[Collected data entries]
* start *

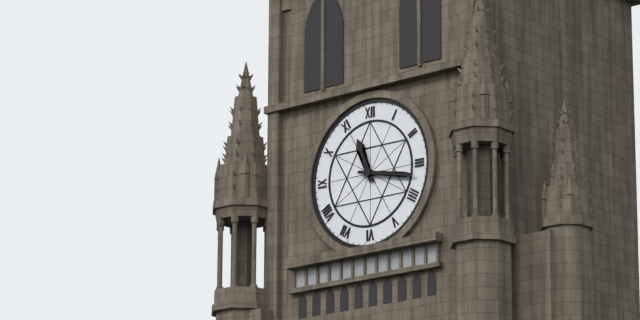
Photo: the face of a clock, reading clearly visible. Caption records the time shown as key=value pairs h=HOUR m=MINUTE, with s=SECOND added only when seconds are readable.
h=11 m=17
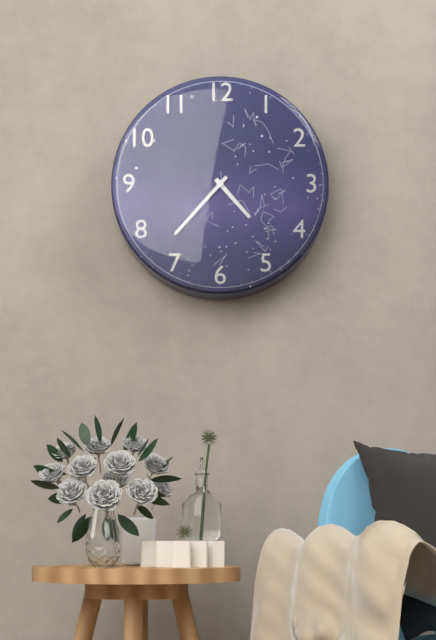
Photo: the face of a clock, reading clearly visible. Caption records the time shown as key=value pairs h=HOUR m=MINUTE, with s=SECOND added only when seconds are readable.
h=4 m=37
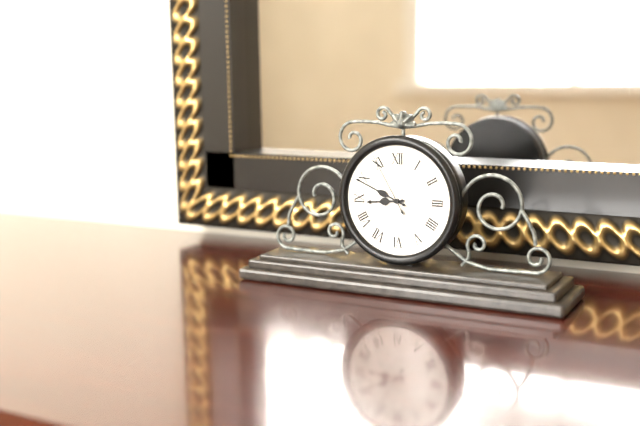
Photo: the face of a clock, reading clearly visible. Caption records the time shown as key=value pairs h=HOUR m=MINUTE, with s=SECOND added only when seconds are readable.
h=8 m=49 s=55
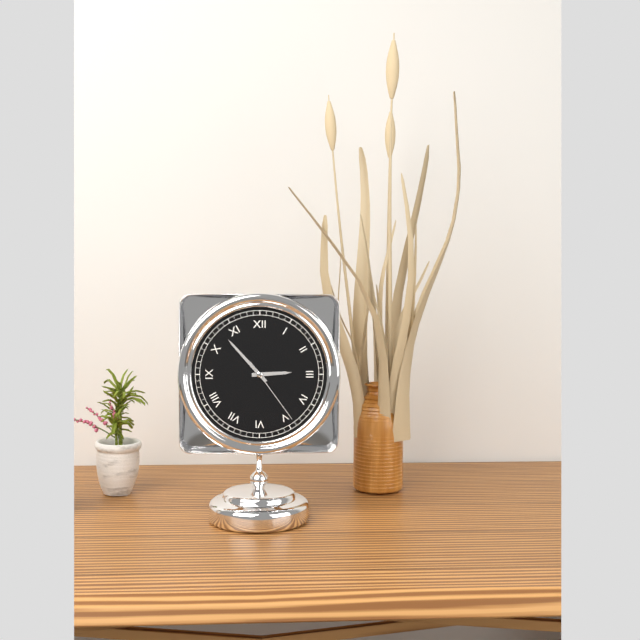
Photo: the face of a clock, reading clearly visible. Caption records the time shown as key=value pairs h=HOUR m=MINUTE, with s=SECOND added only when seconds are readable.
h=2 m=53 s=24
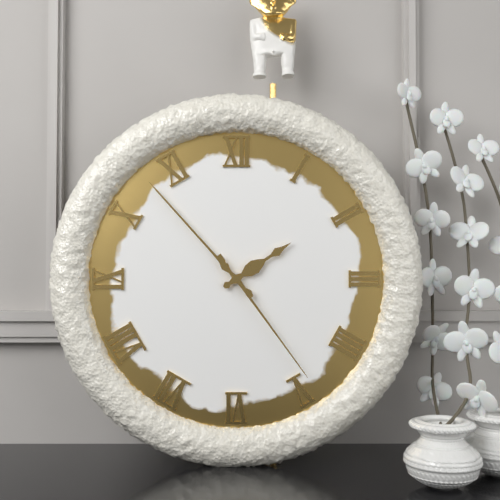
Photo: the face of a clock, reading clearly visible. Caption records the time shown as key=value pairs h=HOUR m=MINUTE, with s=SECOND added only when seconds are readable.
h=1 m=53 s=24
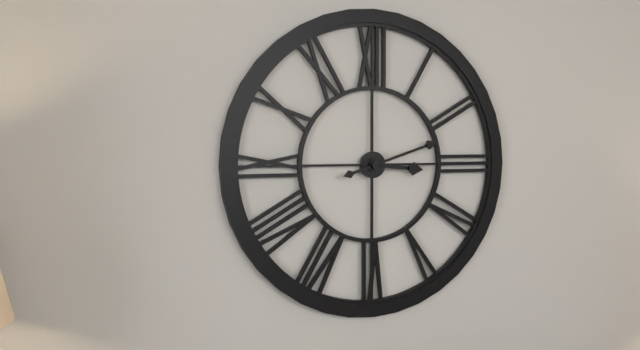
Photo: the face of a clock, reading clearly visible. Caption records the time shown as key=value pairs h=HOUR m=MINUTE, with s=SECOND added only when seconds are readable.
h=3 m=12
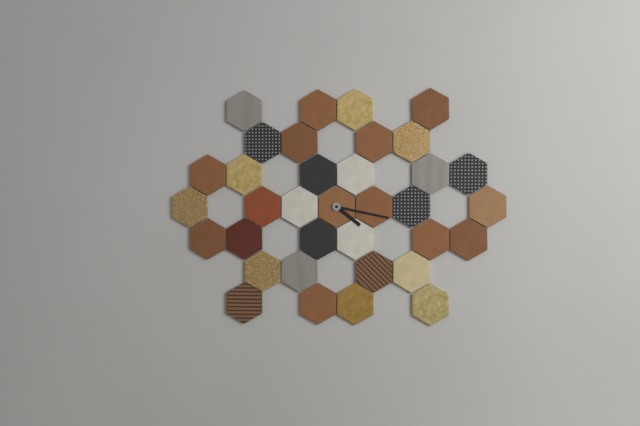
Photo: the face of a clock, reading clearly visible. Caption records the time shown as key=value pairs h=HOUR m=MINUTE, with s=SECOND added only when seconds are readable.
h=4 m=17
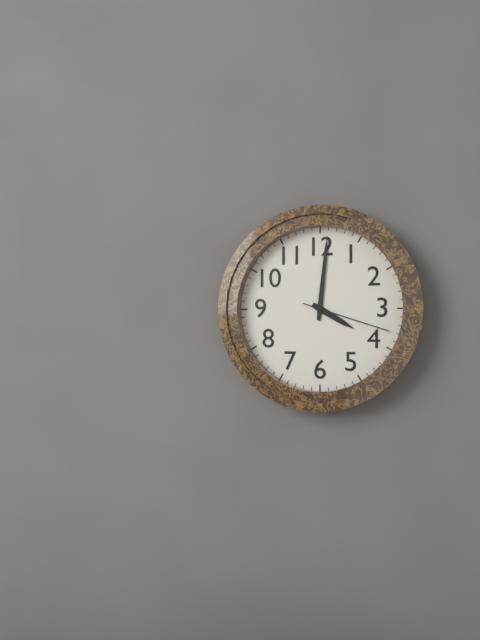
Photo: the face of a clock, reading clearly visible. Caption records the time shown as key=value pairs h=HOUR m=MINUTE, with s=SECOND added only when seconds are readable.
h=4 m=1 s=18
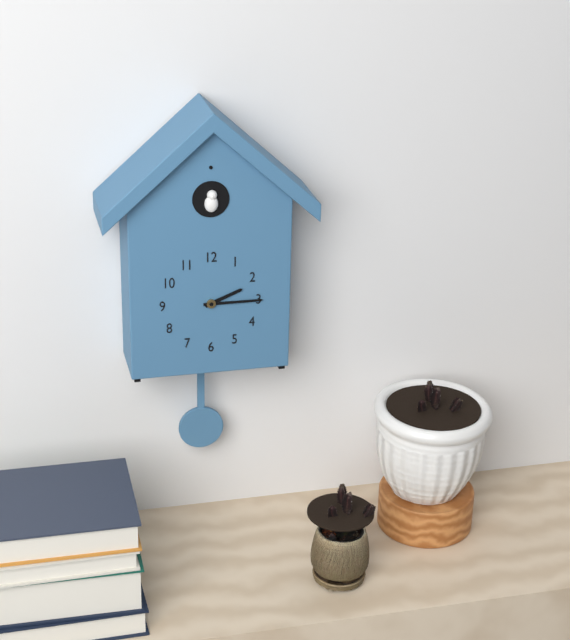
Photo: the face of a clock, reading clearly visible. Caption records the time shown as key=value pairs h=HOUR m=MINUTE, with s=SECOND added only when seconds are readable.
h=2 m=15
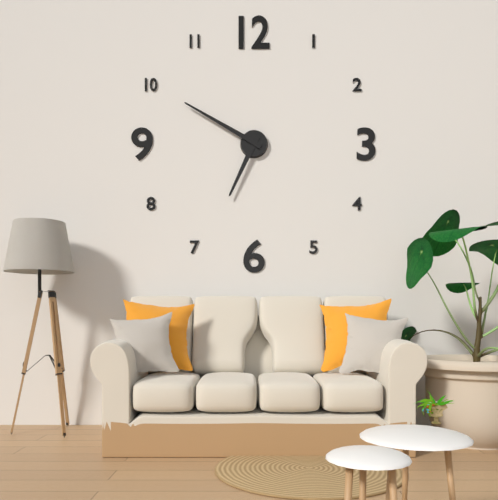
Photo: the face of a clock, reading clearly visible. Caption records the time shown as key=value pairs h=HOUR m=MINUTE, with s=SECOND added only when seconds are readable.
h=6 m=50
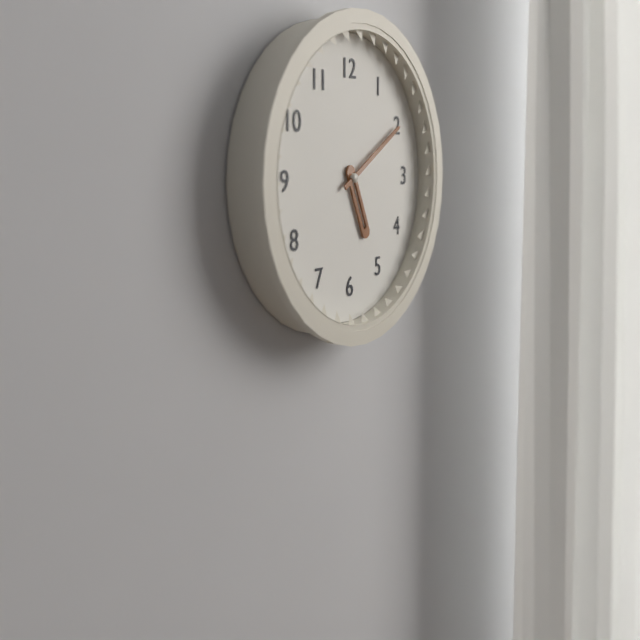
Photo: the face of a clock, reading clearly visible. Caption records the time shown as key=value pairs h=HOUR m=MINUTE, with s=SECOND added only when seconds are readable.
h=5 m=10
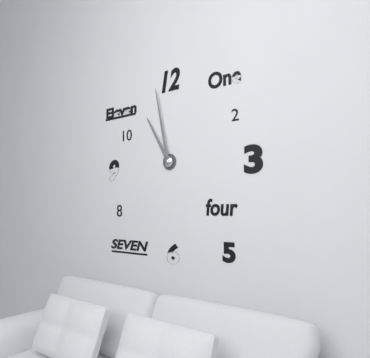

* end *

_WHAT IS ASKED_.
Rewrite all of these lines with "clearly visible" changed to "fully legible" and everything else left as it is. Omit the pictures from your answer.

_SOLVED PROBLEM_.
Photo: the face of a clock, reading fully legible. Caption records the time shown as key=value pairs h=HOUR m=MINUTE, with s=SECOND added only when seconds are readable.
h=11 m=17
Photo: the face of a clock, reading fully legible. Caption records the time shown as key=value pairs h=HOUR m=MINUTE, with s=SECOND added only when seconds are readable.
h=4 m=37
Photo: the face of a clock, reading fully legible. Caption records the time shown as key=value pairs h=HOUR m=MINUTE, with s=SECOND added only when seconds are readable.
h=8 m=49 s=55
Photo: the face of a clock, reading fully legible. Caption records the time shown as key=value pairs h=HOUR m=MINUTE, with s=SECOND added only when seconds are readable.
h=2 m=53 s=24
Photo: the face of a clock, reading fully legible. Caption records the time shown as key=value pairs h=HOUR m=MINUTE, with s=SECOND added only when seconds are readable.
h=1 m=53 s=24
Photo: the face of a clock, reading fully legible. Caption records the time shown as key=value pairs h=HOUR m=MINUTE, with s=SECOND added only when seconds are readable.
h=3 m=12
Photo: the face of a clock, reading fully legible. Caption records the time shown as key=value pairs h=HOUR m=MINUTE, with s=SECOND added only when seconds are readable.
h=4 m=17
Photo: the face of a clock, reading fully legible. Caption records the time shown as key=value pairs h=HOUR m=MINUTE, with s=SECOND added only when seconds are readable.
h=4 m=1 s=18
Photo: the face of a clock, reading fully legible. Caption records the time shown as key=value pairs h=HOUR m=MINUTE, with s=SECOND added only when seconds are readable.
h=2 m=15
Photo: the face of a clock, reading fully legible. Caption records the time shown as key=value pairs h=HOUR m=MINUTE, with s=SECOND added only when seconds are readable.
h=6 m=50
Photo: the face of a clock, reading fully legible. Caption records the time shown as key=value pairs h=HOUR m=MINUTE, with s=SECOND added only when seconds are readable.
h=5 m=10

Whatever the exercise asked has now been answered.